FERC gives nod to major LNG project in Louisiana

The Federal Energy Regulatory Commission (FERC) has approved the first new major liquefied natural gas project in more than two years. It represents a significant fillip for the sector and for customers in Europe with an appetite for more US LNG shipments.

FERC consists of three Democratic and two Republican commissioners and voted unanimously to approve Commonwealth LNG’s application to build and operate a 1.18 billion cubic feet-per-day export terminal in Lake Charles.

LNG demand has climbed all year, with the war in Ukraine pushing up the price of energy around the world. And European countries in particular are seeking alternative sources to Russian gas.

The gas industry has welcomed the commitments President Joe Biden has made and the exports he has approved on his watch.
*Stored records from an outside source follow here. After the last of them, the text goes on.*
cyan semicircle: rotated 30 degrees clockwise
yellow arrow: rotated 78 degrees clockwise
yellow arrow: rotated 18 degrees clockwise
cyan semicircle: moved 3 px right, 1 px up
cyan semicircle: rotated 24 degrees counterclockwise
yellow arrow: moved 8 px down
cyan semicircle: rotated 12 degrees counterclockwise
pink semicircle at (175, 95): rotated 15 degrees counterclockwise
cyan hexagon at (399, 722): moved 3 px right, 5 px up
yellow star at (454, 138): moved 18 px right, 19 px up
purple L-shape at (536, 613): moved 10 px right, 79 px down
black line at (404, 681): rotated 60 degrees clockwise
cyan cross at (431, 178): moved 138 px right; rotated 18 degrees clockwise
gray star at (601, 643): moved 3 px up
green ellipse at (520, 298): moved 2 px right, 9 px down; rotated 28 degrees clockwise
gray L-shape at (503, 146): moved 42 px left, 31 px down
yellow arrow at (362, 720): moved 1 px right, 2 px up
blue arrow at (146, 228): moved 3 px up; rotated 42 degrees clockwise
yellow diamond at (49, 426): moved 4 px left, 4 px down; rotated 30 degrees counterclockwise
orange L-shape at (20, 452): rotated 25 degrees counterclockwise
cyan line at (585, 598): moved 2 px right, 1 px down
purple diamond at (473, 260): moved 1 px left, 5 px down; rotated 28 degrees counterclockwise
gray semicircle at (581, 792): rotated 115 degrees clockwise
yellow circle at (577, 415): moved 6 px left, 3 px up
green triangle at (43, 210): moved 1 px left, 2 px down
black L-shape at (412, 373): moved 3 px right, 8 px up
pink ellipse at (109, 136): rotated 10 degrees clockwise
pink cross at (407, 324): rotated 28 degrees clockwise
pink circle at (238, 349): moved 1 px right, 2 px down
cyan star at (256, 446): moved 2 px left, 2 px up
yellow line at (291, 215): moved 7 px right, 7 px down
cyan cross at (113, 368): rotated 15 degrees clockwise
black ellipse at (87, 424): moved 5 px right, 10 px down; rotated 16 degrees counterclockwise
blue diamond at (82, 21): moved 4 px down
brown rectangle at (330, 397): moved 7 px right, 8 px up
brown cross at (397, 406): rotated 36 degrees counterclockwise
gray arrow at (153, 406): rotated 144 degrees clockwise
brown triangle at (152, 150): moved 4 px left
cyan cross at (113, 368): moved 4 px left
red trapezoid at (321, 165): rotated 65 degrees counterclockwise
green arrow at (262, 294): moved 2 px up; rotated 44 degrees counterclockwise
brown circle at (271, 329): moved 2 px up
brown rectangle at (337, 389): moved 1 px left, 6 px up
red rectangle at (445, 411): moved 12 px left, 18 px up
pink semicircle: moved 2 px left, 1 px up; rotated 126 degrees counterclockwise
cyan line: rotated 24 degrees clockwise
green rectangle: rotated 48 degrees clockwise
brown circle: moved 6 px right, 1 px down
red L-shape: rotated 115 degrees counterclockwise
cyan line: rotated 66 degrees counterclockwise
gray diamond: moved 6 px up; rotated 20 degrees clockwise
Since March, the Department of Energy has approved billions of cubic feet in additional export authorizations at both existing facilities and at others that are FERC-approved but not yet operational.

There are seven operating LNG export terminals, most of which are located on the Gulf Coast; more than a dozen have been approved but are incomplete.

Rich Glick, who is a Democrat and chairman of the FERC, said federal natural gas law covering LNG terminals requires the panel to approve the facilities unless they are contrary to public interests.

But Glick said he was concerned that the terminal will produce the equivalent of 3.5 million tonnes of carbon emissions per year. “I still am at a loss as to why we don’t at least assess the significance of the greenhouse gas emissions in terms of making our determination,” he said.

Only this week the research house McKinsey put out a report on the potential of North America to export gas to Europe to tackle the current energy crisis.